Reply: Thank you very much for your comment. I really appreciate your comments. Please find the additional sentence in lines 105-111 “Noteworthy, it has been reported that the JAK2 mutation, which is at the center of MPN pathogenesis, activates the STAT3 signaling pathway, that is involved in a variety of inflammatory cytokines expression causing inflammation and dysfunction of the immune system [28] and hence the production of antibodies anti-endothelial cells associated with increased risk of thrombosis [29]. In turn, inflammation, may promote atheromatous damage, and therefore the occurrence of thrombotic events, which are the major complication of MPN [30].”.

 

Are there data in literature about the cell blood count such as ACL or AMC and thrombosis in MPNs? This information can give a further boost of novelty to this review and provide a new clinical marker of thrombotic risk in the MPNs.  I think that this information should be reported in this manuscript. Therefore, I think that this article is suitable for publication after minor revision.

Reply:  Thank you for your comment. According to you suggestion, we added recent papers published on this, which you can see cited below in the text and in the table. We added in the manuscript the following sentence in lines 176-179: “Venous thrombosis events were recently associated with a high absolute neutrophil count (ANC) and AMC at diagnosis of MPN. in particular, V617F% ≥ 75% or AMC ≥1.5 × 109/L was found to be strongly associated with a higher risk for venous thrombosis in Post-PV MF.”

Reviewer 3 Report

The authors in the review manuscript describe the role of NLR, LMR, PLR, ALC, AMC in myeloid malignancies. I have found some unuccuracies:

Line 67: largely inflammation, what else?

Line 135: explain what it means?

Line 143: sedimentation of what?

Line 145-148: clearer

Line 149-151: comment examinations (41) and (42) that present  different results

 

 

Author Response

Point-by-point reply to Reviewers’ comments

Reviewer 3

Comments and Suggestions for Authors

The authors in the review manuscript describe the role of NLR, LMR, PLR, ALC, AMC in myeloid malignancies. I have found some inaccuracies:

Line 67: largely inflammation, what else?

Reply: Thank you very much for your comment.

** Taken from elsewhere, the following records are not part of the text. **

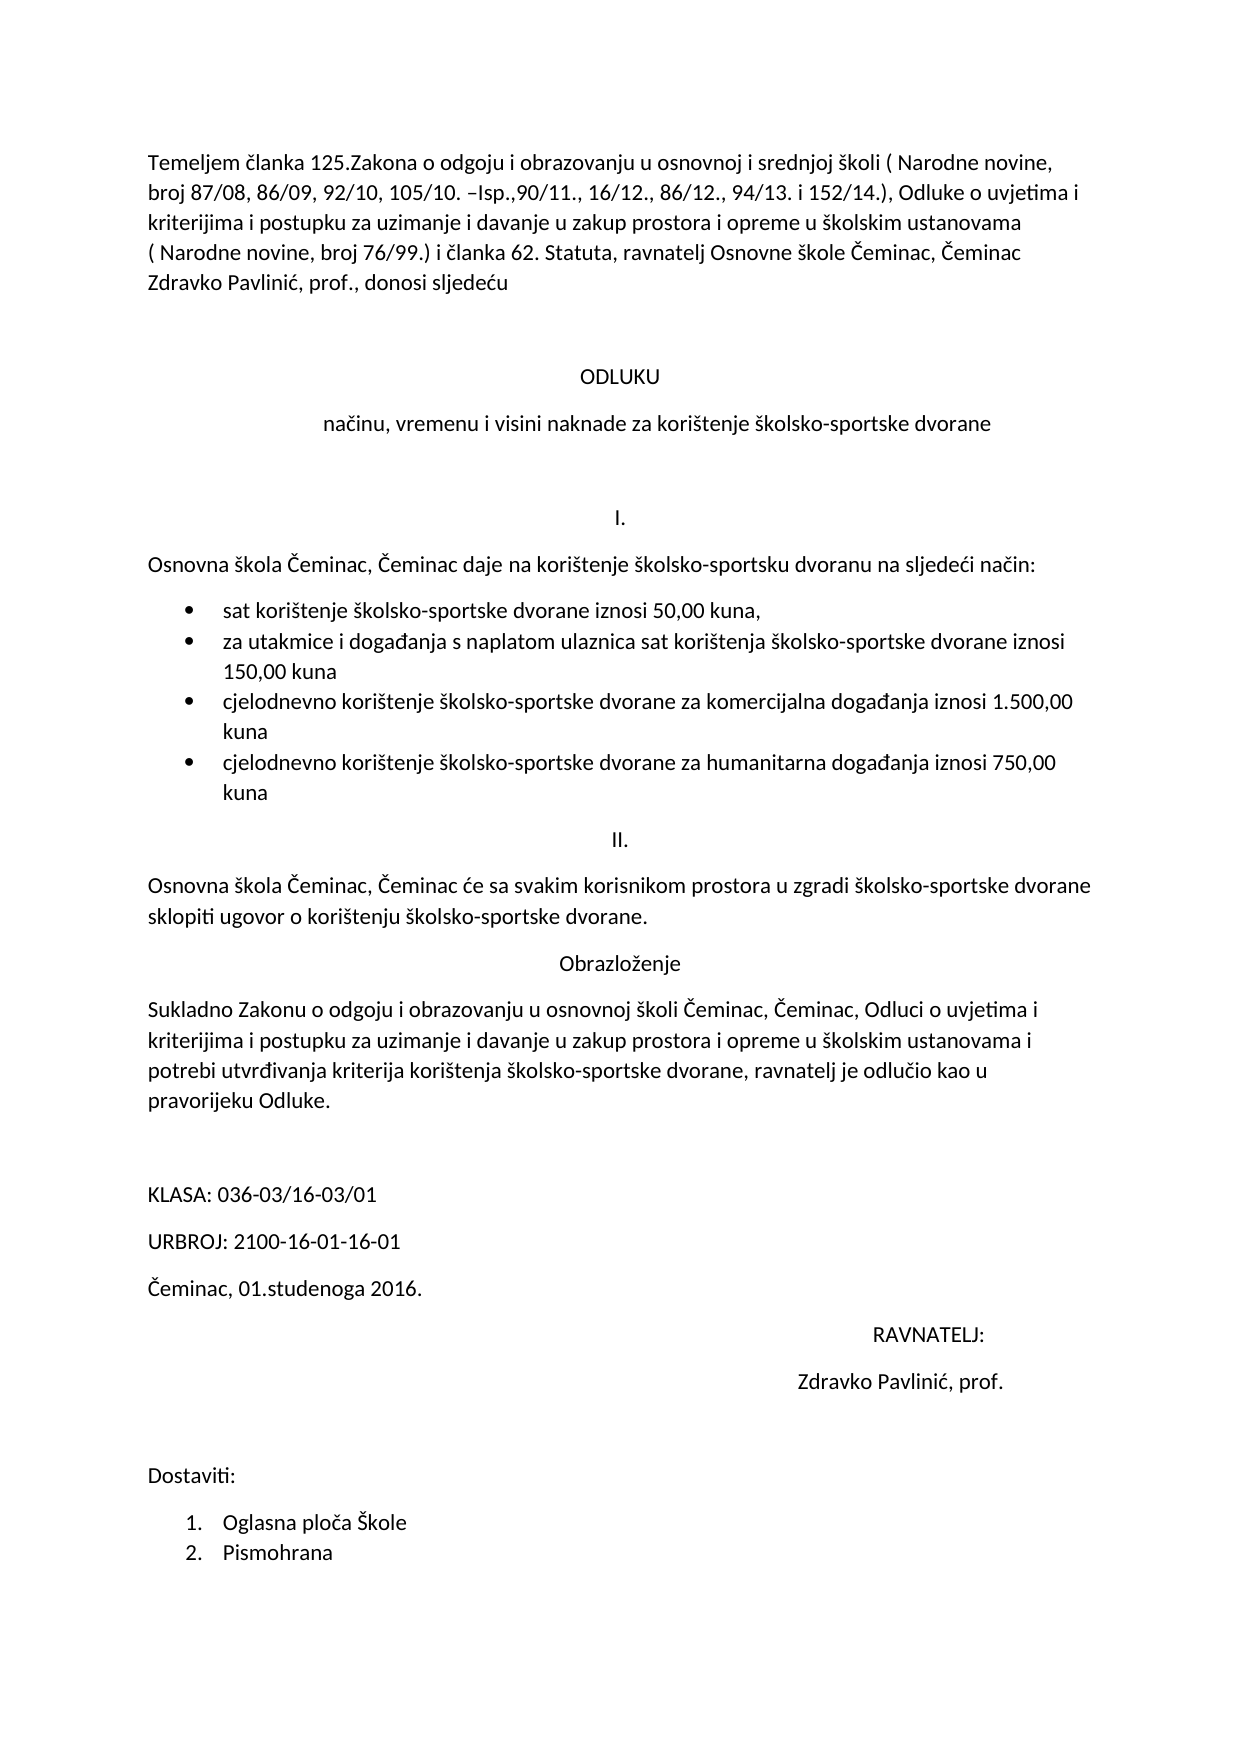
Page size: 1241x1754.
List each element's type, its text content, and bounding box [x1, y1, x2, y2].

text Osnovna škola Čeminac, Čeminac će sa svakim korisnikom prostora u zgradi školsko-sportske dvorane sklopiti ugovor o korištenju školsko-sportske dvorane. [148, 872, 1093, 930]
text ODLUKU [148, 362, 1093, 390]
text KLASA: 036-03/16-03/01 [148, 1180, 1093, 1208]
text Dostaviti: [148, 1461, 1093, 1489]
text Obrazloženje [148, 949, 1093, 977]
text I. [148, 503, 1093, 531]
list načinu, vremenu i visini naknade za korištenje školsko-sportske dvorane [223, 409, 1093, 437]
list cjelodnevno korištenje školsko-sportske dvorane za humanitarna događanja iznosi 750,00 kuna [185, 748, 1093, 806]
text Osnovna škola Čeminac, Čeminac daje na korištenje školsko-sportsku dvoranu na sljedeći način: [148, 550, 1093, 578]
list cjelodnevno korištenje školsko-sportske dvorane za komercijalna događanja iznosi 1.500,00 kuna [185, 687, 1093, 745]
list sat korištenje školsko-sportske dvorane iznosi 50,00 kuna, [185, 597, 1093, 624]
text Sukladno Zakonu o odgoju i obrazovanju u osnovnoj školi Čeminac, Čeminac, Odluci o uvjetima i kriterijima i postupku za uzimanje i davanje u zakup prostora i opreme u školskim ustanovama i potrebi utvrđivanja kriterija korištenja školsko-sportske dvorane, ravnatelj je odlučio kao u pravorijeku Odluke. [148, 996, 1093, 1114]
text II. [148, 825, 1093, 853]
text RAVNATELJ: [148, 1321, 1093, 1348]
list Pismohrana [185, 1538, 1093, 1566]
list za utakmice i događanja s naplatom ulaznica sat korištenja školsko-sportske dvorane iznosi 150,00 kuna [185, 627, 1093, 685]
text Čeminac, 01.studenoga 2016. [148, 1274, 1093, 1302]
list Oglasna ploča Škole [185, 1508, 1093, 1536]
text Zdravko Pavlinić, prof. [148, 1367, 1093, 1395]
text URBROJ: 2100-16-01-16-01 [148, 1227, 1093, 1255]
text Temeljem članka 125.Zakona o odgoju i obrazovanju u osnovnoj i srednjoj školi ( Narodne novine, broj 87/08, 86/09, 92/10, 105/10. –Isp.,90/11., 16/12., 86/12., 94/13. i 152/14.), Odluke o uvjetima i kriterijima i postupku za uzimanje i davanje u zakup prostora i opreme u školskim ustanovama ( Narodne novine, broj 76/99.) i članka 62. Statuta, ravnatelj Osnovne škole Čeminac, Čeminac Zdravko Pavlinić, prof., donosi sljedeću [148, 148, 1093, 296]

We changed the sentence as follows: “Tumor progression is largely dependent on inflammation, which acts as a major driver together with related oxidative stress, angiogenesis, matrix remodeling, as well as on specific genetic mutations [14,15]”

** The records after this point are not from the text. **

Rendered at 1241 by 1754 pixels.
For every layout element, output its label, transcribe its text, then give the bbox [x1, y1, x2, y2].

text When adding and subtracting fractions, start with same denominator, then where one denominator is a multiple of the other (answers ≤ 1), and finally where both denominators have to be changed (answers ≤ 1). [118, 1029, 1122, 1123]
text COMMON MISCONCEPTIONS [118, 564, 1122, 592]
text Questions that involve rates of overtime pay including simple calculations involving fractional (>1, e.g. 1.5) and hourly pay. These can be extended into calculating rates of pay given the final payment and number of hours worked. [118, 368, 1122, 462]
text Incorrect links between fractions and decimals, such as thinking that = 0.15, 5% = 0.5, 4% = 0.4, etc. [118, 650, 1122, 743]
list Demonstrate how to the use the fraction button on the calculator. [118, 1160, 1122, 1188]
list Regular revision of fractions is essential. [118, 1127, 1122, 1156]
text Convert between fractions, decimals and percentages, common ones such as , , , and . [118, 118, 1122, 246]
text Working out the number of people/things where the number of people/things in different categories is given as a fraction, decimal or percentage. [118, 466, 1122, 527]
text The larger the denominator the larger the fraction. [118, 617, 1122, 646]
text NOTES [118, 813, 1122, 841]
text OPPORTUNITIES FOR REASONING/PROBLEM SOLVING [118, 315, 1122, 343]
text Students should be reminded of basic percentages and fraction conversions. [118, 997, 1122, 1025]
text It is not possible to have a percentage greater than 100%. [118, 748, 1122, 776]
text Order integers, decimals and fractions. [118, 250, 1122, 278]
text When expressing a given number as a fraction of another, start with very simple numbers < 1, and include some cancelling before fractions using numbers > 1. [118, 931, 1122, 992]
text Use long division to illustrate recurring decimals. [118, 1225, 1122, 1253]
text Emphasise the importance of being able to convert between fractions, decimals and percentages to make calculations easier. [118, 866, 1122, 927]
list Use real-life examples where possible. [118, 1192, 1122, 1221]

Line 135: explain what it means?

Reply: Thank you very much for your comment. We change the sentence “Clinical features are similar. Myelofibrosis can present either splenomegaly, cytopenias, or overlapping manifestations that lead to a more aggressive disease if erythrocytosis is associated with PV or thrombocytosis with ET” in “Clinical features are similar. Myelofibrosis can present either splenomegaly, cytopenias, or overlapping manifestations that lead to a more aggressive disease. Erythrocytosis occurs most often in PV while thrombocytosis in the ET.”

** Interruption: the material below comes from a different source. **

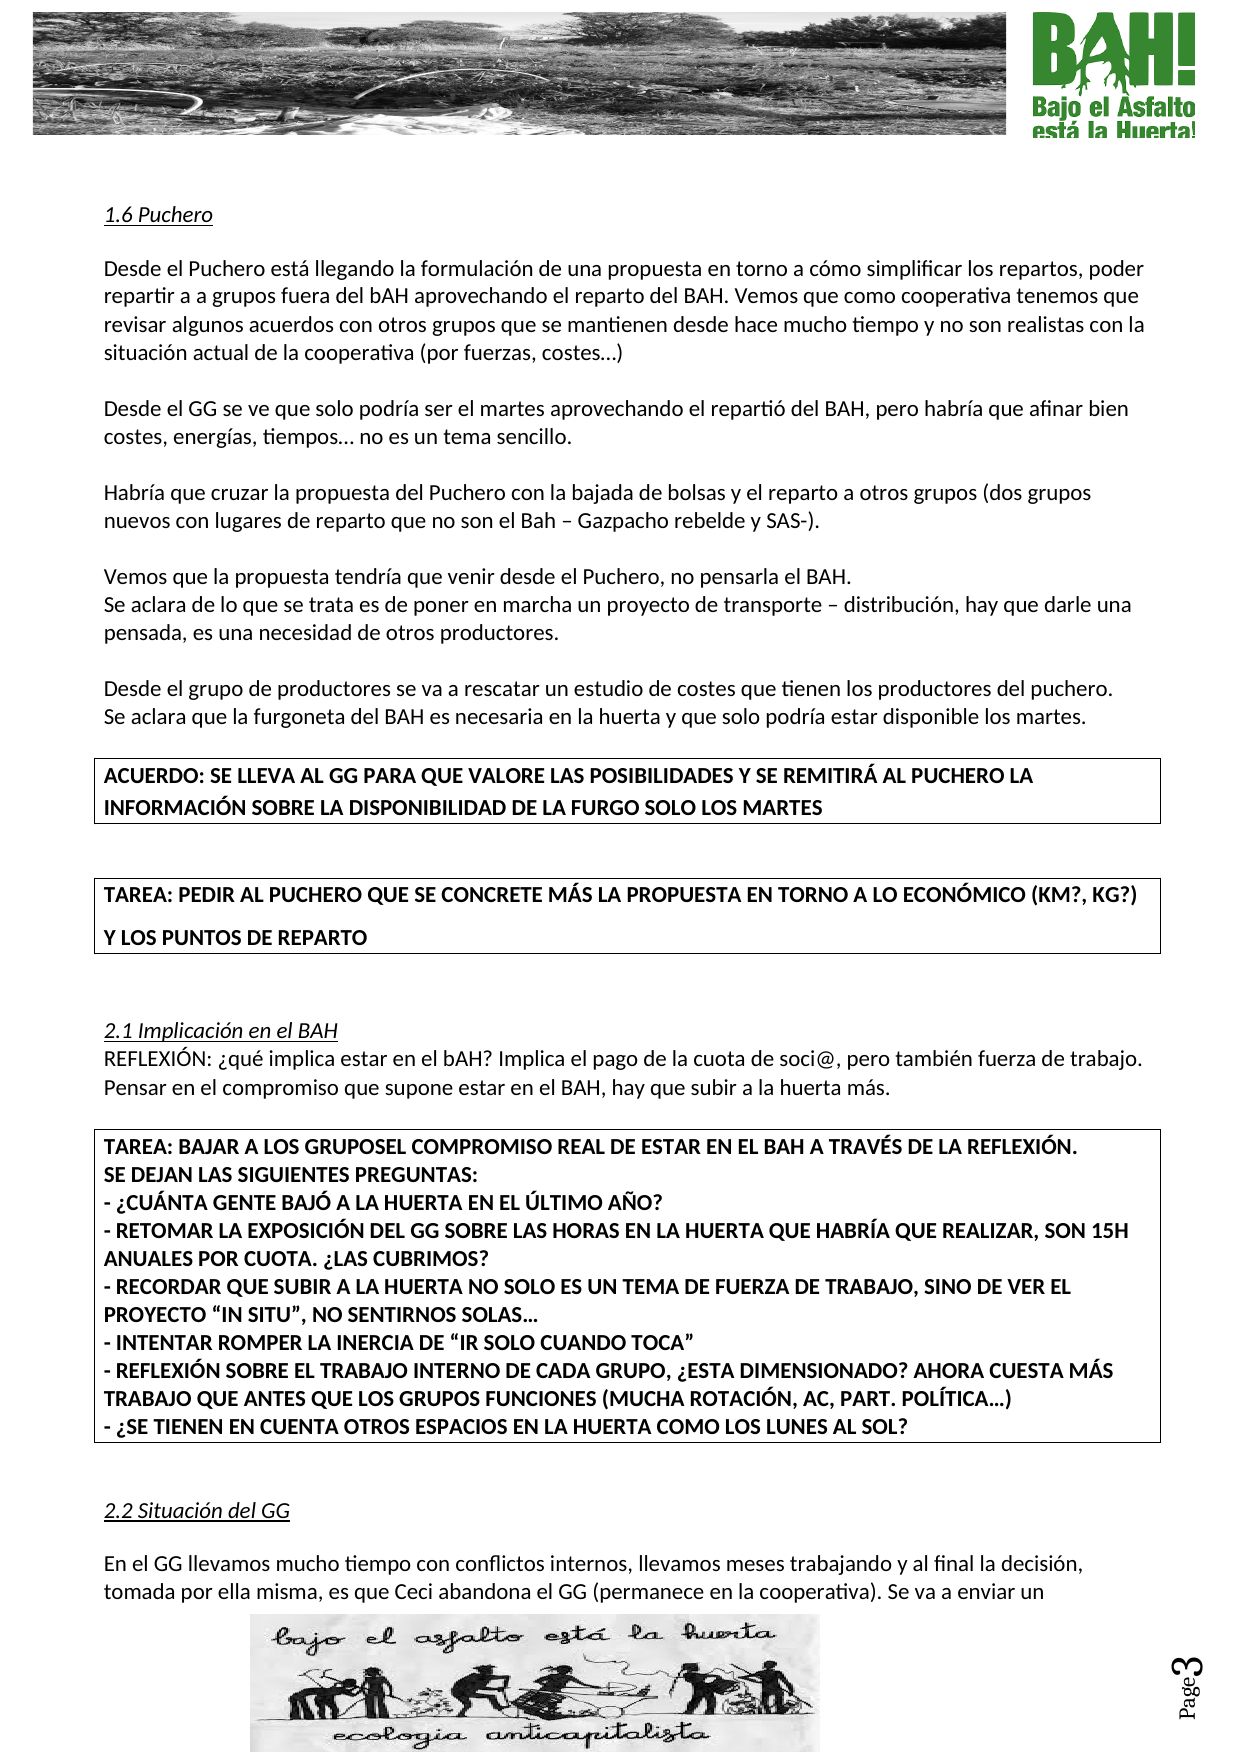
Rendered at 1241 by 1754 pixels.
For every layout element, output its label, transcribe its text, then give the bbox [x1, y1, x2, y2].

Line 143: sedimentation of what?

Reply: Thank you very much for your comment. We added in the text “erythrocyte sedimentation rate”

Line 145-148: clearer

Reply: Thank you very much for your comment. We change the sentence “Although, there were increased laboratory data in patients, there were no differences between those with and without thrombotic events.” in  “ No significant differences were found in the patient's cohort between those with and without thrombotic events”

Line 149-151: comment examinations (41) and (42) that present  different results

Reply: Thank you very much for your comment. We change “An analysis of 70 patients found no association between thrombosis, PLR and NLR in a cohort of 70 patients [41]. In contrast, a larger cohort of 150 patients evaluated NLR and classical thrombotic parameters in ET. It was reported a high NLR ratio in Jak2 positive patients.” In “An analysis of 70 PV and ET patients found no association among thrombosis, PLR and NLR [41]. However, in a larger group of 150 ET patients, NLR was the best predictor of thrombosis events. It was reported, as well, a high NLR ratio in Jak2 positive patients [42].”

Round 2

Reviewer 1 Report

Thanks for providing the point by point answers to the comments, they are justified and accepted.